It’s going to be hard to match the drama of last weekend but if anyone can do it, the world’s pound-for-pound best boxer can.
Three-weight world champion Vasyl Lomachenko is attempting to unify the lightweight division by relieving Jose Pedraza of his strap in New York this Saturday, while British-Ghanaian super bantam boss Isaac Dogboe defends his belt on the same bill.
In Sheffield, Kell Brook will look to show his class against Australian stepping-stone opponent Michael Zerafa, Ireland’s Jono Carroll faces European challenger Guillaume Frenois, and Britain’s rising star Josh Kelly shoots for world level with a win over David Avanesyan.
Having a style similar to Lomachenko is always a compliment but it might not be an advantage for Pedraza come Saturday night at Madison Square Garden.
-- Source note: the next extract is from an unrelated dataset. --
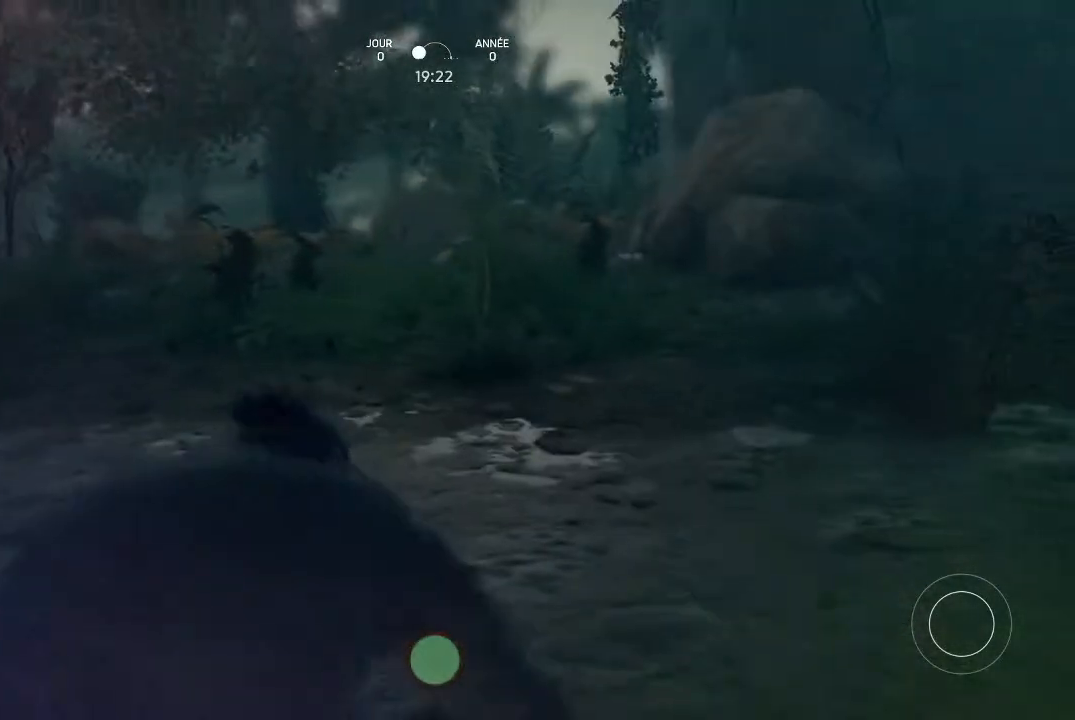
{"buttons": [], "left_stick": "up", "right_stick": "center", "events": [[200, "left_stick", "up"]]}
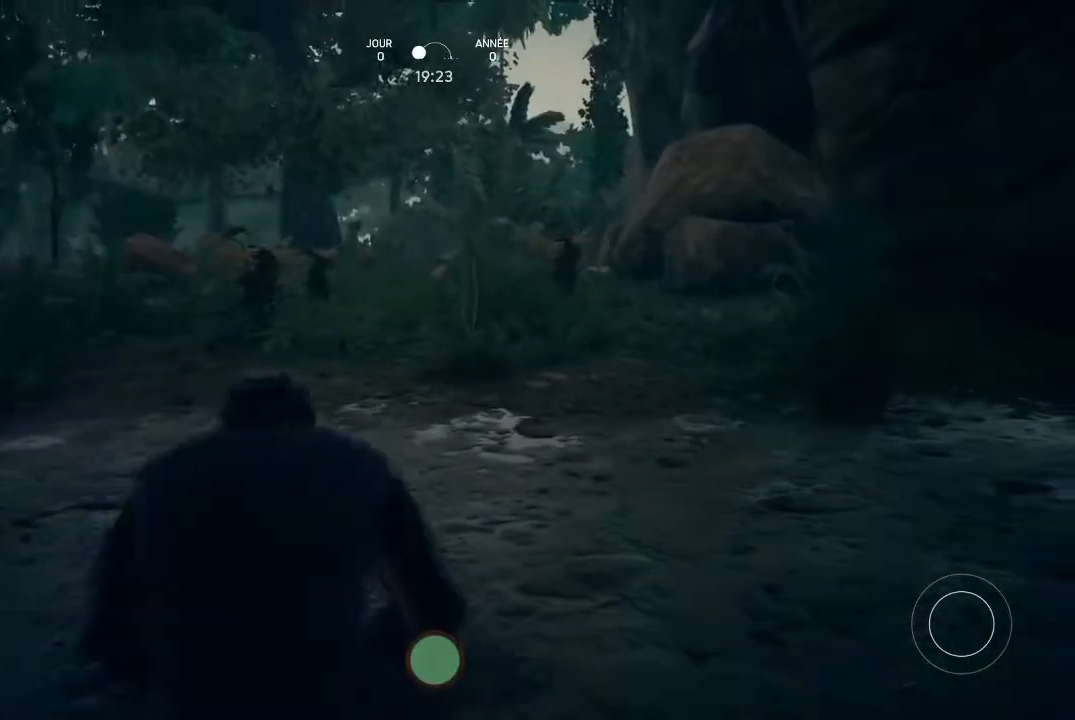
{"buttons": [], "left_stick": "center", "right_stick": "left"}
The Puerto Rican recently picked up a version of the 135lb crown but he’s a huge 12/1 underdog against the two-time Olympic gold medallist from Ukraine.
The world has written off Pedraza because he’s good but not great – ‘The Sniper’ is a two weight titleholder but he hasn’t won by KO in eight fights, and he was iced in seven rounds by Floyd Mayweather’s protégé Gervonta Davis in January 2017.
On the other hand, Lomachenko has knocked-out all of his last eight opponents and in his last contest he stopped fellow three-weight world champ Jorge Linares in the 10th session. The one man some people think can halt Loma’s run is Mikey Garcia, but he’s currently busy battling 147-pounders.
One loss against a hammer-fisted elite fighter isn’t conclusive evidence Pedraza can’t compete at the very top level but, barring an injury, ‘Hi-Tech’ should take control of this contest in the middle rounds. Pedraza is gritty and the bigger man, but I don’t think that will be enough for him to hear the final bell.
Bet of the bout: Lomachenko to win in rounds 9-12 at 12/5
Forget Tyson Fury, Anthony Joshua and Tony Bellew, Britain’s most exciting fighter is 122lb dynamo Isaac Dogboe. The Londoner became champion in April when he recovered from being sat down in the first round to force an 11th round KO victory against American Jessie Magdaleno in Philadelphia.
Dogboe’s life journey is a movie waiting to happen. Long story short: he was born into royalty in Ghana, raised in London, competed in the 2012 Olympics, travelled the world as a pro and has never been bettered in the paid code. And he’s all-action inside the squared circle.
The opponent this weekend is the once-beaten Navarrette. The 23-year-old Mexican has never competed outside of his home country, but since that defeat as a 17-year-old he’s won 20 on the bounce, 17 inside the distance.
This is a bout between two young, aggressive boxers and I will be disappointed if this isn’t a proper shootout from the first bell. Navarrette will be the much taller man, and his record shows he clearly has power, but I think he’ll be caught by the compact, quicker and classier man.
Bet of the bout: Dogboe to win in rounds 1-6
While Lomachenko and Dogboe should move on to blockbuster bouts in 2019, Kell Brook looks like he’s going to miss out on his mega-fight with Amir Khan again. At least ‘The Special One’ has a dance partner for this weekend’s final comeback contest.
After back-to-back losses against pound-for-pound stars Gennady Golovkin and Errol Spence, Kell returned to the ring in March to record a second-round knockout win over former European ‘numero uno’ Sergey Rabchenko.
This Saturday’s opponent, Zerafa, is a similar standard but brings additional size and youth. The ex-Commonwealth champ has been beaten twice and stopped once, and Brook will be too sharp for the Aussie. The Brit is in a hurry to get back to the big time, so bet on Brook to close the show early.
Bet of the bout: Brook to win in rounds 4-6 at 23/10
Nobody expected Jono Carroll to win a European bauble in his boxing career – except maybe the man himself – but the Dubliner achieved that last year and now he’s fighting his way to world level. In the opposite corner this weekend is French 47-fight veteran Frenois, but Carroll starts as a 3/10 favourite.
The 2014 lightweight Prizefighter champ has a perfect record and he’s recorded KO wins in his last two bouts. I expect Carroll to control the action with his pressure on Saturday, but against an athletic, experienced competitor he might be in for a long night – back Carroll to win on points.
Fight of the night in Sheffield is likely to be Kelly versus Avanesyan – either the young Geordie will announce himself as a genuine contender after only nine pro outings or he’ll be given a torrid time by a hardened nine year professional who almost snatched a world title in 2017.
Avanesyan isn’t the biggest welterweight and his KO ratio is well under 50 percent, so he’s the right step up for Kelly at this point. I think the super slick former Team GB Olympian will thrive against a front-foot opponent and I will be getting my money on Kelly to win in rounds 6-10.